»»

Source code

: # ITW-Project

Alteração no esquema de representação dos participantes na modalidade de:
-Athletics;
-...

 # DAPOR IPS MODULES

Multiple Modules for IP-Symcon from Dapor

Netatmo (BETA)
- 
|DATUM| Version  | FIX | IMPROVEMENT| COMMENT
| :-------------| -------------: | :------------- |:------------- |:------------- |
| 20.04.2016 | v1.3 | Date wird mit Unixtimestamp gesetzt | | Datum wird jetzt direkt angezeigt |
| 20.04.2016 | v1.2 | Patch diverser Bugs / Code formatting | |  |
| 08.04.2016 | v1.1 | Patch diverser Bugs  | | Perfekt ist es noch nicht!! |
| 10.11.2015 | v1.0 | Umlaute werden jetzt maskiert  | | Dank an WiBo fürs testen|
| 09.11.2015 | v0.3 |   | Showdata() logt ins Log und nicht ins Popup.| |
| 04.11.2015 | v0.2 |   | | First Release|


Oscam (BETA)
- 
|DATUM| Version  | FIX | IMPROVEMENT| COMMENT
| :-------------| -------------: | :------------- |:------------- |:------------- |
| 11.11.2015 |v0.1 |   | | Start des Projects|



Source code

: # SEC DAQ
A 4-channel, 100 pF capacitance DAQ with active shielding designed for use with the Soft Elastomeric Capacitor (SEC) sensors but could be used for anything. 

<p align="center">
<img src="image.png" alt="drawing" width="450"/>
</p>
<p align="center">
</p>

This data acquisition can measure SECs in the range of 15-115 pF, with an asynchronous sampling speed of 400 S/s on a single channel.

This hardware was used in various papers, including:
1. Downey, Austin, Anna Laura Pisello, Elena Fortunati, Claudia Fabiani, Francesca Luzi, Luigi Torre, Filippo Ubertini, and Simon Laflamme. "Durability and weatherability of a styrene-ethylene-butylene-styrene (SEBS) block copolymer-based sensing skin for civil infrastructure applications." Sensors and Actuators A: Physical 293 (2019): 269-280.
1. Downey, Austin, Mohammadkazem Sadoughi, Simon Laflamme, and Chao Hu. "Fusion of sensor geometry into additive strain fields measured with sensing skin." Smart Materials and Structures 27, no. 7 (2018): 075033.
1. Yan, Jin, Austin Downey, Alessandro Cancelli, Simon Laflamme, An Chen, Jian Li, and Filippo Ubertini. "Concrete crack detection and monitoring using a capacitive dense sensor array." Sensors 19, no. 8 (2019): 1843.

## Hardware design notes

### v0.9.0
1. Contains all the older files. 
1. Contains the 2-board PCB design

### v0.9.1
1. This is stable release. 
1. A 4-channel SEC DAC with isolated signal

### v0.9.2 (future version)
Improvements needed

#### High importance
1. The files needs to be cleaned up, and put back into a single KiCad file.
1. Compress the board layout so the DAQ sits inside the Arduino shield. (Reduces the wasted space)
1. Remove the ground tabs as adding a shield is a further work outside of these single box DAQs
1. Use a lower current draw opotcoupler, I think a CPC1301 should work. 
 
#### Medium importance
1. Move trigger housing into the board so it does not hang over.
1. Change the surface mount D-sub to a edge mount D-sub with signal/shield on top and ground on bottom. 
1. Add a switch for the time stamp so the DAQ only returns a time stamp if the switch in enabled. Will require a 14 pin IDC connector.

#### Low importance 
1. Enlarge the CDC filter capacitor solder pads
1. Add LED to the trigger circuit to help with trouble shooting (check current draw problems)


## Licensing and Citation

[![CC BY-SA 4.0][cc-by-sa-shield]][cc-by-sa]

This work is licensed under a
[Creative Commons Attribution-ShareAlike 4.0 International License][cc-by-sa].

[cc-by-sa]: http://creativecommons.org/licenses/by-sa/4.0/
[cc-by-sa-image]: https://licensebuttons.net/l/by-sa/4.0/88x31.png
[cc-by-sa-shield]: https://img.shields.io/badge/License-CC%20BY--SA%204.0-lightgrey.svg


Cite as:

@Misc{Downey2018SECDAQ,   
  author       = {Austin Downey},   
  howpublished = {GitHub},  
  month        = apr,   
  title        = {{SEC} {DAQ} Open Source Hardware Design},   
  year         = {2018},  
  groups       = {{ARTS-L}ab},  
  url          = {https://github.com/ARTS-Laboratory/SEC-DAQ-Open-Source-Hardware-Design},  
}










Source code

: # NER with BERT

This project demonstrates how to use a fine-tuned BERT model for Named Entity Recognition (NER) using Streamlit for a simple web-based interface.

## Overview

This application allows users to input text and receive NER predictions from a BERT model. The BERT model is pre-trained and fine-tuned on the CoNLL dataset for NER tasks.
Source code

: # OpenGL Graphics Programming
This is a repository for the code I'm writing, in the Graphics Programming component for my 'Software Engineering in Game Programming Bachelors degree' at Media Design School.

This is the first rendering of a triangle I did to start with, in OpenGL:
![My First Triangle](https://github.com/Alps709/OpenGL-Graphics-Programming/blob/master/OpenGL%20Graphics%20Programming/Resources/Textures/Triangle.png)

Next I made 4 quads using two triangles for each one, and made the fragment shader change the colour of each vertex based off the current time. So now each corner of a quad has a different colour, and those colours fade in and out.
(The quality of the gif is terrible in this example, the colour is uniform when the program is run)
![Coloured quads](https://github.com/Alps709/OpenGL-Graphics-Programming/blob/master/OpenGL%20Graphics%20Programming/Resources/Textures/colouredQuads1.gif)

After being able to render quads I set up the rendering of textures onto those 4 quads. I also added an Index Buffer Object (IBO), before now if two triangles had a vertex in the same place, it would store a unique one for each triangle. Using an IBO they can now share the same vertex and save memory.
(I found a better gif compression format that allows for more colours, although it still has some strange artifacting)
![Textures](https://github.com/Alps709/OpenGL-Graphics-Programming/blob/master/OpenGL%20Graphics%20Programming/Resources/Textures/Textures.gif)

««

Type the data out again, exactly.

Source code

: # ITW-Project

Alteração no esquema de representação dos participantes na modalidade de:
-Athletics;
-...

 # DAPOR IPS MODULES

Multiple Modules for IP-Symcon from Dapor

Netatmo (BETA)
- 
|DATUM| Version  | FIX | IMPROVEMENT| COMMENT
| :-------------| -------------: | :------------- |:------------- |:------------- |
| 20.04.2016 | v1.3 | Date wird mit Unixtimestamp gesetzt | | Datum wird jetzt direkt angezeigt |
| 20.04.2016 | v1.2 | Patch diverser Bugs / Code formatting | |  |
| 08.04.2016 | v1.1 | Patch diverser Bugs  | | Perfekt ist es noch nicht!! |
| 10.11.2015 | v1.0 | Umlaute werden jetzt maskiert  | | Dank an WiBo fürs testen|
| 09.11.2015 | v0.3 |   | Showdata() logt ins Log und nicht ins Popup.| |
| 04.11.2015 | v0.2 |   | | First Release|


Oscam (BETA)
- 
|DATUM| Version  | FIX | IMPROVEMENT| COMMENT
| :-------------| -------------: | :------------- |:------------- |:------------- |
| 11.11.2015 |v0.1 |   | | Start des Projects|



Source code

: # SEC DAQ
A 4-channel, 100 pF capacitance DAQ with active shielding designed for use with the Soft Elastomeric Capacitor (SEC) sensors but could be used for anything. 

<p align="center">
<img src="image.png" alt="drawing" width="450"/>
</p>
<p align="center">
</p>

This data acquisition can measure SECs in the range of 15-115 pF, with an asynchronous sampling speed of 400 S/s on a single channel.

This hardware was used in various papers, including:
1. Downey, Austin, Anna Laura Pisello, Elena Fortunati, Claudia Fabiani, Francesca Luzi, Luigi Torre, Filippo Ubertini, and Simon Laflamme. "Durability and weatherability of a styrene-ethylene-butylene-styrene (SEBS) block copolymer-based sensing skin for civil infrastructure applications." Sensors and Actuators A: Physical 293 (2019): 269-280.
1. Downey, Austin, Mohammadkazem Sadoughi, Simon Laflamme, and Chao Hu. "Fusion of sensor geometry into additive strain fields measured with sensing skin." Smart Materials and Structures 27, no. 7 (2018): 075033.
1. Yan, Jin, Austin Downey, Alessandro Cancelli, Simon Laflamme, An Chen, Jian Li, and Filippo Ubertini. "Concrete crack detection and monitoring using a capacitive dense sensor array." Sensors 19, no. 8 (2019): 1843.

## Hardware design notes

### v0.9.0
1. Contains all the older files. 
1. Contains the 2-board PCB design

### v0.9.1
1. This is stable release. 
1. A 4-channel SEC DAC with isolated signal

### v0.9.2 (future version)
Improvements needed

#### High importance
1. The files needs to be cleaned up, and put back into a single KiCad file.
1. Compress the board layout so the DAQ sits inside the Arduino shield. (Reduces the wasted space)
1. Remove the ground tabs as adding a shield is a further work outside of these single box DAQs
1. Use a lower current draw opotcoupler, I think a CPC1301 should work. 
 
#### Medium importance
1. Move trigger housing into the board so it does not hang over.
1. Change the surface mount D-sub to a edge mount D-sub with signal/shield on top and ground on bottom. 
1. Add a switch for the time stamp so the DAQ only returns a time stamp if the switch in enabled. Will require a 14 pin IDC connector.

#### Low importance 
1. Enlarge the CDC filter capacitor solder pads
1. Add LED to the trigger circuit to help with trouble shooting (check current draw problems)


## Licensing and Citation

[![CC BY-SA 4.0][cc-by-sa-shield]][cc-by-sa]

This work is licensed under a
[Creative Commons Attribution-ShareAlike 4.0 International License][cc-by-sa].

[cc-by-sa]: http://creativecommons.org/licenses/by-sa/4.0/
[cc-by-sa-image]: https://licensebuttons.net/l/by-sa/4.0/88x31.png
[cc-by-sa-shield]: https://img.shields.io/badge/License-CC%20BY--SA%204.0-lightgrey.svg


Cite as:

@Misc{Downey2018SECDAQ,   
  author       = {Austin Downey},   
  howpublished = {GitHub},  
  month        = apr,   
  title        = {{SEC} {DAQ} Open Source Hardware Design},   
  year         = {2018},  
  groups       = {{ARTS-L}ab},  
  url          = {https://github.com/ARTS-Laboratory/SEC-DAQ-Open-Source-Hardware-Design},  
}










Source code

: # NER with BERT

This project demonstrates how to use a fine-tuned BERT model for Named Entity Recognition (NER) using Streamlit for a simple web-based interface.

## Overview

This application allows users to input text and receive NER predictions from a BERT model. The BERT model is pre-trained and fine-tuned on the CoNLL dataset for NER tasks.
Source code

: # OpenGL Graphics Programming
This is a repository for the code I'm writing, in the Graphics Programming component for my 'Software Engineering in Game Programming Bachelors degree' at Media Design School.

This is the first rendering of a triangle I did to start with, in OpenGL:
![My First Triangle](https://github.com/Alps709/OpenGL-Graphics-Programming/blob/master/OpenGL%20Graphics%20Programming/Resources/Textures/Triangle.png)

Next I made 4 quads using two triangles for each one, and made the fragment shader change the colour of each vertex based off the current time. So now each corner of a quad has a different colour, and those colours fade in and out.
(The quality of the gif is terrible in this example, the colour is uniform when the program is run)
![Coloured quads](https://github.com/Alps709/OpenGL-Graphics-Programming/blob/master/OpenGL%20Graphics%20Programming/Resources/Textures/colouredQuads1.gif)

After being able to render quads I set up the rendering of textures onto those 4 quads. I also added an Index Buffer Object (IBO), before now if two triangles had a vertex in the same place, it would store a unique one for each triangle. Using an IBO they can now share the same vertex and save memory.
(I found a better gif compression format that allows for more colours, although it still has some strange artifacting)
![Textures](https://github.com/Alps709/OpenGL-Graphics-Programming/blob/master/OpenGL%20Graphics%20Programming/Resources/Textures/Textures.gif)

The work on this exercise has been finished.